Directions: Leaving out the images, please output every entry exactly as it appears.

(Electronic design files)

################

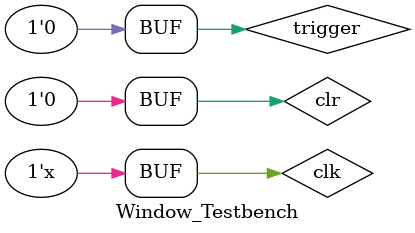
<source format=v>
/*
    Window_Testbench.v - Window Generator test
*/    

/************************************************************
	Simulation system asserts hard "Clear" for first 100ns
************************************************************/	

`timescale 1ns / 1ps

module Window_Testbench;

    reg  clk;
    reg  clr;
    reg  trigger = 0;
    wire [11:0] window;
                        
    WindowGenerator // #(.Width (4), .Duration (12))
                  U1 (.Clock (clk),
                      .Clear (clr),
                      .Trigger (trigger),
                      .Step (1'b1),
                      .Window (window));

    //
    // test bench initializations
    //    
    initial
    begin
        $display ("module: %m");
//        $display ("U1.cordicOut, U1.windowOut, U1.multiplierOut, U1.subtracterOut, U1.dac_input");
//        $monitor($time, ": DATA: %d, %d, %d, %d, %d", U1.cordicOut, U1.windowOut, U1.multiplierOut, U1.subtracterOut, U1.dac_input); 

          clk = 1'b0;
          clr = 1'b1;
      #50 clr = 1'b0;
    end
    
    //
    // clock period
    //
    always
        #10 clk = ~clk; //toggle clk 
        
    //
    // test run
    //
    initial
    begin
        #135 trigger = 1'b1;
        #20  trigger = 1'b0;
         
//        #835 trigger = 1'b1;
//        #10  trigger = 1'b0;
         
  //      #2000 $finish;                   
    end
        
endmodule

</source>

################

Solved problem:
<source format=v>
/*
    Window_Testbench.v - Window Generator test
*/    

/************************************************************
	Simulation system asserts hard "Clear" for first 100ns
************************************************************/	

`timescale 1ns / 1ps

module Window_Testbench;

    reg  clk;
    reg  clr;
    reg  trigger = 0;
    wire [11:0] window;
                        
    WindowGenerator // #(.Width (4), .Duration (12))
                  U1 (.Clock (clk),
                      .Clear (clr),
                      .Trigger (trigger),
                      .Step (1'b1),
                      .Window (window));

    //
    // test bench initializations
    //    
    initial
    begin
        $display ("module: %m");
//        $display ("U1.cordicOut, U1.windowOut, U1.multiplierOut, U1.subtracterOut, U1.dac_input");
//        $monitor($time, ": DATA: %d, %d, %d, %d, %d", U1.cordicOut, U1.windowOut, U1.multiplierOut, U1.subtracterOut, U1.dac_input); 

          clk = 1'b0;
          clr = 1'b1;
      #50 clr = 1'b0;
    end
    
    //
    // clock period
    //
    always
        #10 clk = ~clk; //toggle clk 
        
    //
    // test run
    //
    initial
    begin
        #135 trigger = 1'b1;
        #20  trigger = 1'b0;
         
//        #835 trigger = 1'b1;
//        #10  trigger = 1'b0;
         
  //      #2000 $finish;                   
    end
        
endmodule

</source>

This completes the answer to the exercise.